This entire concoction is served in his own white dish, while everyone else gets a dark blue one -- except Pumpkin, who gets a light blue one since he gets Cosequin stirred into it twice daily for his arthritis. I have a set routine for preparing all eight bowls for the six cats (small dollops in the two extras so Schooner the greedhead can move from his to those instead of stealing from someone else). The cats have adopted set positions for their meals -- Sally and Pumpkin on their own bits of countertop, the other four in their preferred spots on the floor. I have a set routine of how I pick up the bowls for distribution to make sure the right bowl goes to the right cat.

Then when they're all served I stand by to monitor them and make sure Cat A doesn't go to Cat B's bowl, while Cat C.... You get the picture. I also often need to encourage Peanut to finish his serving by twitching the bowl, turning it, etc.

All very carefully calculated to see that everyone gets what s/he should. And yet....

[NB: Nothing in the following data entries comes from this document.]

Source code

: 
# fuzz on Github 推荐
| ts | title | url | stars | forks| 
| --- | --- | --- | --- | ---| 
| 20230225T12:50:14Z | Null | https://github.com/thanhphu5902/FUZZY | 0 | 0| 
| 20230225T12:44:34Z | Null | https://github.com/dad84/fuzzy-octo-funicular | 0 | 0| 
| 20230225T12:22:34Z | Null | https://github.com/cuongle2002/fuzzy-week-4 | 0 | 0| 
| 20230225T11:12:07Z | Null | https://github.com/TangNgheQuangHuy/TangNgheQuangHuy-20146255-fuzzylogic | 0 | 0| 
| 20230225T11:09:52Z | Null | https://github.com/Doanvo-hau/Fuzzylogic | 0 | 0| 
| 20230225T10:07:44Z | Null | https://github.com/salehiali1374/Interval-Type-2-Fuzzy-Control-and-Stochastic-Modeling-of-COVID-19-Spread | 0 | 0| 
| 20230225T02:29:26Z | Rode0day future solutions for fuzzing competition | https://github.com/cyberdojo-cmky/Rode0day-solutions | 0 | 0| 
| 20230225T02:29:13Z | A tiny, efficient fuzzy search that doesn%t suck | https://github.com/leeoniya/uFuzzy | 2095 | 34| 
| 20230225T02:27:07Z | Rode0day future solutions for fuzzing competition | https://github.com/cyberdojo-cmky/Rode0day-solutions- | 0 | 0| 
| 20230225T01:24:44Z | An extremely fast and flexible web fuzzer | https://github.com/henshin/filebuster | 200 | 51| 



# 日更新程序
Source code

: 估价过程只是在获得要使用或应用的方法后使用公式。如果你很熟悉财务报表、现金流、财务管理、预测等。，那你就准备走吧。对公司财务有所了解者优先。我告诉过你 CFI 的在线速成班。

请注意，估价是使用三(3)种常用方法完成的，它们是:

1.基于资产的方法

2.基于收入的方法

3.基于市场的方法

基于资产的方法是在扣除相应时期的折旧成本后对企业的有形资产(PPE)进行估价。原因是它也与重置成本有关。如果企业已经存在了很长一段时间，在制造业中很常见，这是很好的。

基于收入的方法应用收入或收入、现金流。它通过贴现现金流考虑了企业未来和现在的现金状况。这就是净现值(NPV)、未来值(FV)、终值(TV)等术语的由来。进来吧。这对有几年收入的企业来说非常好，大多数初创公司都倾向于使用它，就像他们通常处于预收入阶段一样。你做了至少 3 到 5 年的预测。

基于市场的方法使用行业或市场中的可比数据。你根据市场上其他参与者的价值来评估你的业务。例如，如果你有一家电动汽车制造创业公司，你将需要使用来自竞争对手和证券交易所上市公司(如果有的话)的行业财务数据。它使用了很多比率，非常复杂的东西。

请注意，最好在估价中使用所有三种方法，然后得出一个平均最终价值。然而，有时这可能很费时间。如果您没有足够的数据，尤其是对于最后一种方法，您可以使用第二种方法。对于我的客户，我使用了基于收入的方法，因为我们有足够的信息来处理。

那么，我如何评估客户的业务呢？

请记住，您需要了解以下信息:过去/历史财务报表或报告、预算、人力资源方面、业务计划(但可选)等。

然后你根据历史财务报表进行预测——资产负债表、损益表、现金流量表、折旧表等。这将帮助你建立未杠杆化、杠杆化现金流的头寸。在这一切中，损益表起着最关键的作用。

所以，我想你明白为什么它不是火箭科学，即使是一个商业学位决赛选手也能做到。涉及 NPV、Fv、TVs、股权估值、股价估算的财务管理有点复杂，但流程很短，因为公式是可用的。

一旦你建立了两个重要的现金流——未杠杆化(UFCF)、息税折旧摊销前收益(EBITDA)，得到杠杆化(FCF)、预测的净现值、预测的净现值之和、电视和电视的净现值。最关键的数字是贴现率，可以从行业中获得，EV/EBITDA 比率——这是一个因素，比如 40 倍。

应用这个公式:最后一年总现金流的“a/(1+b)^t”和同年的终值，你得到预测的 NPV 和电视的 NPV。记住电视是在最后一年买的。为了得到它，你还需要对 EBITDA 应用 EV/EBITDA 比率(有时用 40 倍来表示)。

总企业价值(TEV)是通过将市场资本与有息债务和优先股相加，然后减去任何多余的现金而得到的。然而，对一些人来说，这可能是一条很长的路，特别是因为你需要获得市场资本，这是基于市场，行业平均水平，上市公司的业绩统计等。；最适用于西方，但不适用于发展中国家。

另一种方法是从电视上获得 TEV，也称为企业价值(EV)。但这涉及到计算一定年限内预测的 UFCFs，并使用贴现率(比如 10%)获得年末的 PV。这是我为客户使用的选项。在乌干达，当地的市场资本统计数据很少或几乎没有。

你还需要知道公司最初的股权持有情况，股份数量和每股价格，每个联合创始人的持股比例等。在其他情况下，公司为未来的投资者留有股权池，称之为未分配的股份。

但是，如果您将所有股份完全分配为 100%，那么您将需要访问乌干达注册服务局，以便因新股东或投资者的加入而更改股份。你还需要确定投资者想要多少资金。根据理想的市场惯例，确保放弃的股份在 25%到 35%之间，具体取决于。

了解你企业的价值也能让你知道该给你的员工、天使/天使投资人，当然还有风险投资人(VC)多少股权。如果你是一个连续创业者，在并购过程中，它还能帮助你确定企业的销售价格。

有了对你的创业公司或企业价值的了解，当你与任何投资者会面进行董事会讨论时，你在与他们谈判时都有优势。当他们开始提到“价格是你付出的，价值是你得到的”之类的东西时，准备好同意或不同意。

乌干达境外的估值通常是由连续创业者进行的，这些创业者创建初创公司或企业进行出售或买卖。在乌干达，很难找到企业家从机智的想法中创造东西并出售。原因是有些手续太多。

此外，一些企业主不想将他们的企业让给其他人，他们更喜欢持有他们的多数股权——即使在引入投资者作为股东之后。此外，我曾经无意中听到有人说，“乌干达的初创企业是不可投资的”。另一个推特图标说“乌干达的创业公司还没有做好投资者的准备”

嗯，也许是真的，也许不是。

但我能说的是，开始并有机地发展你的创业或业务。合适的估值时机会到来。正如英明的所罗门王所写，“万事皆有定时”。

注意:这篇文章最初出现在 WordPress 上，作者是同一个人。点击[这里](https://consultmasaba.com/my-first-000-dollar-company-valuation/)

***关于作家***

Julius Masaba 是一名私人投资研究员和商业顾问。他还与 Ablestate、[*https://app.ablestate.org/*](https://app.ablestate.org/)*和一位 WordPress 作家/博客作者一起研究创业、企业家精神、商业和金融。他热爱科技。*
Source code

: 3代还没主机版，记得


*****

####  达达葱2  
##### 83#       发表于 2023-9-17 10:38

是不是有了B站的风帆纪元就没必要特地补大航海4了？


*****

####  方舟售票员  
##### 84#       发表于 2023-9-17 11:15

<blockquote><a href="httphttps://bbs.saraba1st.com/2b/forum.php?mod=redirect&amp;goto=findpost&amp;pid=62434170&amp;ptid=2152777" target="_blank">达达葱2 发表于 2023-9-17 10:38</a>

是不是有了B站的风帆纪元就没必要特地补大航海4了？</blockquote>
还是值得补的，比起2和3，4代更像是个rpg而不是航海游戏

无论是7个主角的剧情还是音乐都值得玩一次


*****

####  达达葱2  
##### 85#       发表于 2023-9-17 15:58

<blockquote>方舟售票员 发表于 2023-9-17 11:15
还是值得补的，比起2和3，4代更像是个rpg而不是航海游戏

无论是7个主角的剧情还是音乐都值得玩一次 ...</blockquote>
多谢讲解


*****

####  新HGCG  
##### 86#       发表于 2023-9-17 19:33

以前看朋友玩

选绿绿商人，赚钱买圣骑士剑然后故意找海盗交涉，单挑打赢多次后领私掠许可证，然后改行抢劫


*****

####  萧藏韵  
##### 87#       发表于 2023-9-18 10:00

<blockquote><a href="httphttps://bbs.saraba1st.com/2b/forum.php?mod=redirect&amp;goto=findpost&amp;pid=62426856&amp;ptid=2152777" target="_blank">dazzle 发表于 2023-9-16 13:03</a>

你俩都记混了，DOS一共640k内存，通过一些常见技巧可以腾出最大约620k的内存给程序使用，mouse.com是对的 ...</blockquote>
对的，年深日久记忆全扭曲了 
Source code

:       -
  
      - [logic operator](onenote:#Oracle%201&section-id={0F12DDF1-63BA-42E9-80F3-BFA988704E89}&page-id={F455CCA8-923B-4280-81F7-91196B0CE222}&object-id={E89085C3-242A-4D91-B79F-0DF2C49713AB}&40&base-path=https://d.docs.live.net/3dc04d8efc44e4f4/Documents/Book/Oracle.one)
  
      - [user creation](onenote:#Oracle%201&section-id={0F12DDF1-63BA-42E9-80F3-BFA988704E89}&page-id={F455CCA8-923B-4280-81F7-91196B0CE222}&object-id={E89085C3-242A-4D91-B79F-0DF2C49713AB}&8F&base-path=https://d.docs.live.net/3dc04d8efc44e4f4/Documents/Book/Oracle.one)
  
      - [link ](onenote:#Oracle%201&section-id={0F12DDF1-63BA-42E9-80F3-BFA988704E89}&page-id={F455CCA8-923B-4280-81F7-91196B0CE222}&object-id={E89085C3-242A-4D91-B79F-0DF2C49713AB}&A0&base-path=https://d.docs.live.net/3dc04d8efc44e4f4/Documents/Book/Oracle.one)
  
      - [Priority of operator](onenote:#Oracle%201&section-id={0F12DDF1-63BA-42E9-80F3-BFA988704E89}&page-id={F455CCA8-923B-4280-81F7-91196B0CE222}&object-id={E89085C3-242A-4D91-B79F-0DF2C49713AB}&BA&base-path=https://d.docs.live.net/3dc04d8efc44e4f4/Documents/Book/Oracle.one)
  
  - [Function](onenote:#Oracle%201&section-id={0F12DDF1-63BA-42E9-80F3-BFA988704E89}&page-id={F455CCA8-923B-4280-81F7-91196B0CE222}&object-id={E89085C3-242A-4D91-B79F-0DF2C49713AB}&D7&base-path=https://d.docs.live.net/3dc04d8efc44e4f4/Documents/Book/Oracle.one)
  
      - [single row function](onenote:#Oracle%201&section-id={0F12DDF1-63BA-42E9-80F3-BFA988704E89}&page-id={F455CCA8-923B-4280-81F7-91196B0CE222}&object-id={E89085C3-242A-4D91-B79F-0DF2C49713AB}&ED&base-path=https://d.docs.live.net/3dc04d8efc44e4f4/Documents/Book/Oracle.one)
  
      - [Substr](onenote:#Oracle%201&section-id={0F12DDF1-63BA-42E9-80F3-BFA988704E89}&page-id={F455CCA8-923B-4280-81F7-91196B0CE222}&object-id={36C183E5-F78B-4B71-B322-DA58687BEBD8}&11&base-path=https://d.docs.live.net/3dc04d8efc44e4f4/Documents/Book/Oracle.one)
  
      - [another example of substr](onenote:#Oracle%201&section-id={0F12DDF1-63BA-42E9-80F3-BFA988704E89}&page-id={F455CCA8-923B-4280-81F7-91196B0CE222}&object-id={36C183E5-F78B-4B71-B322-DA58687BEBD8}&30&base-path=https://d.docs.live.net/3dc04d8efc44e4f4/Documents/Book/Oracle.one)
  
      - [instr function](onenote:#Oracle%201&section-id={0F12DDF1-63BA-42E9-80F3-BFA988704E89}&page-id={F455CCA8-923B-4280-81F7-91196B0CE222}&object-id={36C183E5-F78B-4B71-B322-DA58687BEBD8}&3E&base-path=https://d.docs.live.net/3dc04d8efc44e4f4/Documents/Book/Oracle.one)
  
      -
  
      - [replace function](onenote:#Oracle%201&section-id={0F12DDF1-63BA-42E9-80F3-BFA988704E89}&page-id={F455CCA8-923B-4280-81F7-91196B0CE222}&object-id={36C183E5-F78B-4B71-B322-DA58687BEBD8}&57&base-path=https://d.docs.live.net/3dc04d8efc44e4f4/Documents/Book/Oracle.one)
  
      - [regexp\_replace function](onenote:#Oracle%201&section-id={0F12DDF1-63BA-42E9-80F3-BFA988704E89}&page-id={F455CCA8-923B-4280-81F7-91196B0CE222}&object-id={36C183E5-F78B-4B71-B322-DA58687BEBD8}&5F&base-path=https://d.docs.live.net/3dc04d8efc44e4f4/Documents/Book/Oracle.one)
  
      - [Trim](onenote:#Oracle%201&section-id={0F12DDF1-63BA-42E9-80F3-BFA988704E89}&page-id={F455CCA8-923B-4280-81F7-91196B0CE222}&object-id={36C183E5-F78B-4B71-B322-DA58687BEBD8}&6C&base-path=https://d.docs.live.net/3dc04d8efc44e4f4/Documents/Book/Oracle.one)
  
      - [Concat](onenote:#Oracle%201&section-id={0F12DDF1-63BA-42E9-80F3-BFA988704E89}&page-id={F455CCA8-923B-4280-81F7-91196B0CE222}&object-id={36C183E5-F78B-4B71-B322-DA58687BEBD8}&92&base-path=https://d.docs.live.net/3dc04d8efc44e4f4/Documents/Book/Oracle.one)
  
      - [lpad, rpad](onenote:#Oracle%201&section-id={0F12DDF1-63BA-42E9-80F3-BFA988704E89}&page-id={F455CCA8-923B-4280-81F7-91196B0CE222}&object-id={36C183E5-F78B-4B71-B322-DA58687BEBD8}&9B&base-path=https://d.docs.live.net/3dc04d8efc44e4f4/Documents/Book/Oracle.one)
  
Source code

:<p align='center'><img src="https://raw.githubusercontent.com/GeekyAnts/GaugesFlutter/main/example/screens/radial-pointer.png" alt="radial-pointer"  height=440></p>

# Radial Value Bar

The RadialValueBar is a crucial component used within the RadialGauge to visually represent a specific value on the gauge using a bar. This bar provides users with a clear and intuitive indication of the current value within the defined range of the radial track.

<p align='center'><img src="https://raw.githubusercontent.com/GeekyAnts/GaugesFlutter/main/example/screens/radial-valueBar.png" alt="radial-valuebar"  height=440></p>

And yet, this morning as I'm standing there watching, thinking about the day ahead, suddenly I notice:

Everyone's in their usual position, but:

Peanut's eating out of a blue bowl.

Schooner is halfway through the white.

Aiyeeeeeeeeeeeeeeee! I snatch it away from Schooner and see to my dismay that yes, all the top dressing and half the regular pate has been enthusiastically gobbled up. I re-top-dress with high-cal food and laxatives and give the pitiful remnants to Peanut (dragging him away from a blue bowl) and continue to block Schooner from getting to the white bowl again till I'm sure that Peanut has chowed down his daily dose.

Schooner I'm sure will take no lasting harm from a dose of lactulose and a quarter teaspoon's worth of Miralax. But I dread the prospect of the coming poonado.

Especially since Schooner is utterly incompetent at burying his dumps.